Qualität über Jahrzehnte fassbar machen
Galt lange Zeit das Credo, ausschliesslich Jahresmischungen herzustellen, so ist es mittlerweile Praxis bei A.Vogel, auch zwei Jahresmischungen pro Vegetationsperiode zu produzieren, eine Pharma und eine Non-Pharma. Das hängt unter anderem mit den unterschiedlichen Qualitätsanforderungen respektive Vorschriften seitens der Behörden zusammen, erklärt Gabriela Rohr, Leiterin Qualitätsmanagement. «Wir probieren nun einen neuen Ansatz, mit dem wir – ausgehend von unserer grossen Erfahrung mit den Jahresmischungen – die Qualität unser Produkte über die Jahrzehnte fassbar machen können. Wir möchten so etwas wie einen Goldstandard definieren», betont sie. «Wir möchten dazu kommen, eine fixierte Bandbreite jenseits der bereits behördlich genehmigten Spezifikationen für Leitsubstanzen und ggf. weitere relevante Kriterien, die A. Vogel besonders wichtig sind, zu definieren. Diese internen Standardisierungsvorgaben sollen über grosse Zeiträume gleich bleiben und so eine unveränderte und gleichbleibende Wirksamkeit der A.Vogel Produkte auch für die Zukunft garantieren», erläutert Gabriela Rohr.

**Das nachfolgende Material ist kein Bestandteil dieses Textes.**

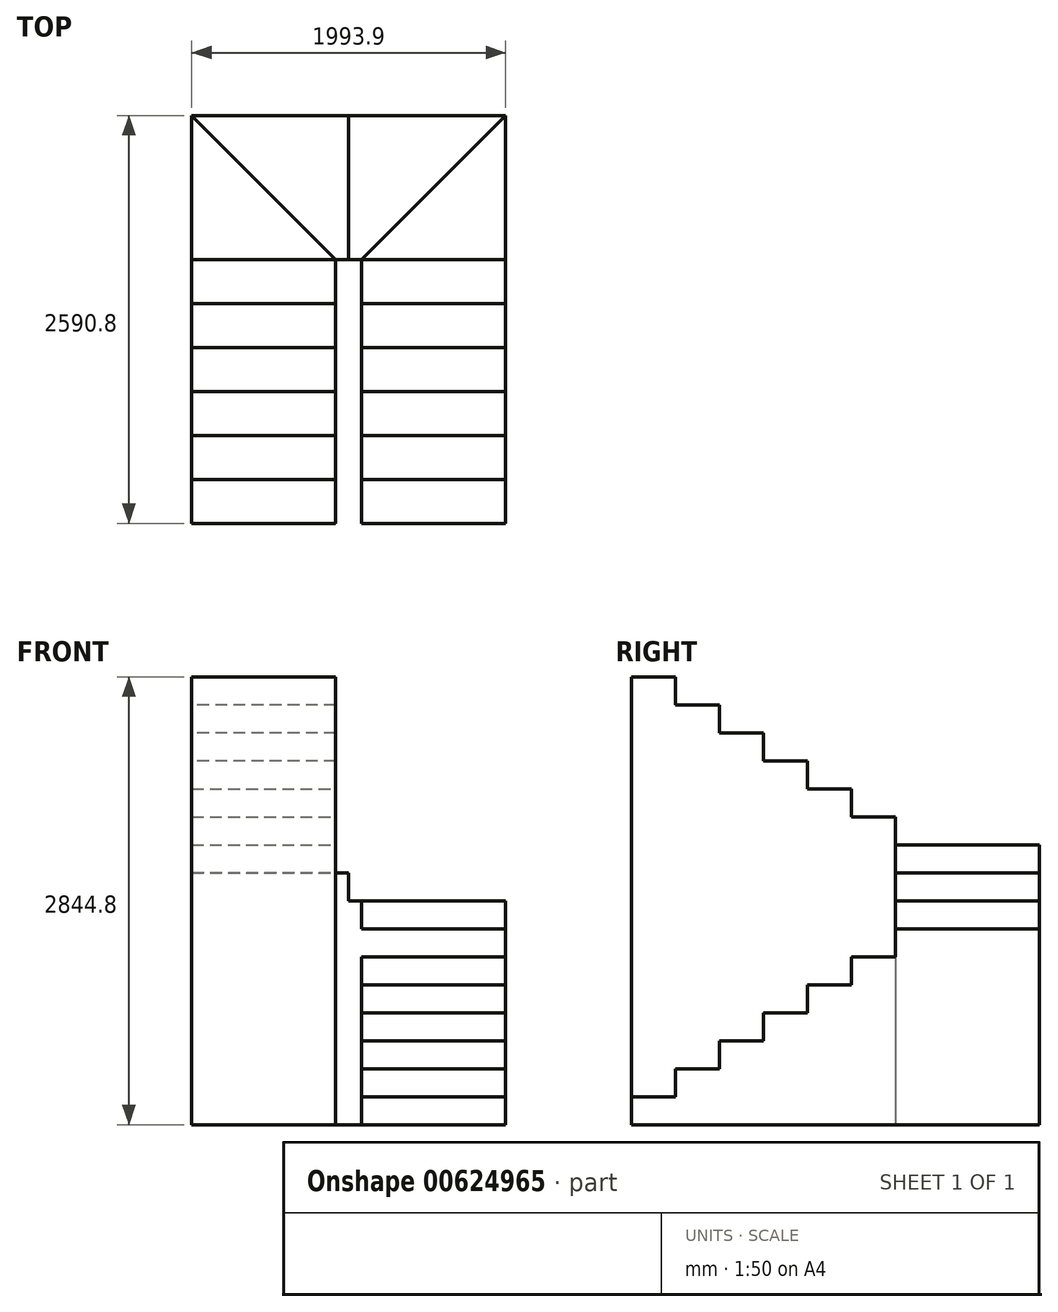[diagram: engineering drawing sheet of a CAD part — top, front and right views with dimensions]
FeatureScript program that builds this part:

Vorratstanks in der neuen, topmodernen Produktionsanlage am Standort Roggwil/TG.
«Unser Eindruck ist, dass uns dieses Standardisierungskonzept auch angesichts der klimatischen Veränderungen hilft, die immer deutlicher spürbar werden. Echinacea purpurea beispielsweise ist teilweise wesentlich trockener, das zeigen auch unsere Analysedaten», blickt die Leiterin Qualitätsmanagement kritisch in die Zukunft.